ヴァリエール公爵の物凄い雰囲気に才人は返事をすることしか出来なかった。

「父さま、それは・・・・・」

ルイズが驚いたように、公爵を見つめた。

ヴァリエール公爵は優しい笑みを浮かべ、ルイズの頭を撫でた。

「ルイズ、私はお前が戦争に行く事は反対だ。だが、ゲイルの言うとおり、子供は親の道具ではない。お前が信じた道を進みなさい。そして一つだけ約束しなさい。

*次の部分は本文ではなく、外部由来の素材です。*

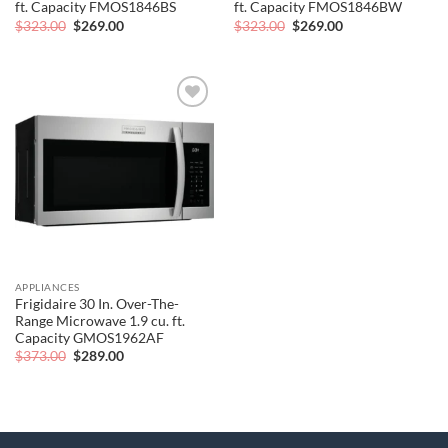
ft. Capacity FMOS1846BS
ft. Capacity FMOS1846BW
Original
Current
Original
Current
$
323.00
$
269.00
$
323.00
$
269.00
price
price
price
price
was:
is:
was:
is:
$323.00.
$269.00.
$323.00.
$269.00.
Add to
wishlist
APPLIANCES
Frigidaire 30 In. Over-The-
Range Microwave 1.9 cu. ft.
Capacity GMOS1962AF
Original
Current
$
373.00
$
289.00
price
price
was:
is:
$373.00.
$289.00.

必ず無事に帰ってくると」

「父さま・・・・・はい!」

ルイズはしっかりと頷く。

こうして、ルイズも戦争へ行く許可を得たのであった。





次回予告


従軍の許可を受けたアイナとルイズ。

戦場に向かった拓也達は、ロサイス侵攻の為に陽動作戦を行う事になる。

次回!ゼロの使い魔と炎の使い魔

第二十七話 ダータルネスの幻影

今、異世界の物語が進化する。




あとがき

え~と、突っ込み所満載の二十六話が完成。

先ずはエレオノールファンの人にごめんなさい。

なんか悪役になってしまった。

ここまで悪役にするつもりは無かったのですが・・・・・・・自分の文才では、極端な表現しか出来なかったために・・・・・・

真に申し訳ありません。

あと、属性を『土』にした理由ですが、アニメ版でカトレアが『土』系統を使っていたので恐らくエレオノールも『土』ではないかと・・・・・・

ですが、今回はこれに限らず、メチャクチャでまとまりが無いと感じてます。

簡単に言えば、今回の話の流れは、

アイナの婚約者候補が平民だったために、怒ったエレオノールがアイナと対峙。
               ↓
それを止めるために、ルイズが虚無魔法を使用。
               ↓
それと同時に、アイナがスクウェア、ルイズが虚無の担い手であり、才人が『ガンダールヴ』であることがばれる。
               ↓
それがきっかけで、ルイズの従軍が認められる。
               ↓
その序に、『覇竜の涙』でカトレアの病気が治る。

という流れだったんですけど、話が全く纏まってないです。

色々と無理矢理言葉を繋げたところが目立ってます。

あと、一緒にいるはずのシンフォニア一家にも台詞が無かった。

序に言えば、最後にブラックウォーグレイモンも登場させたかったんですけど、流石にそれやると強引が度を超えてしまいますので止めました。

もっと精進です。

こんな未だに未熟な作者ですが、これからも頑張っていくのでよろしくお願いします。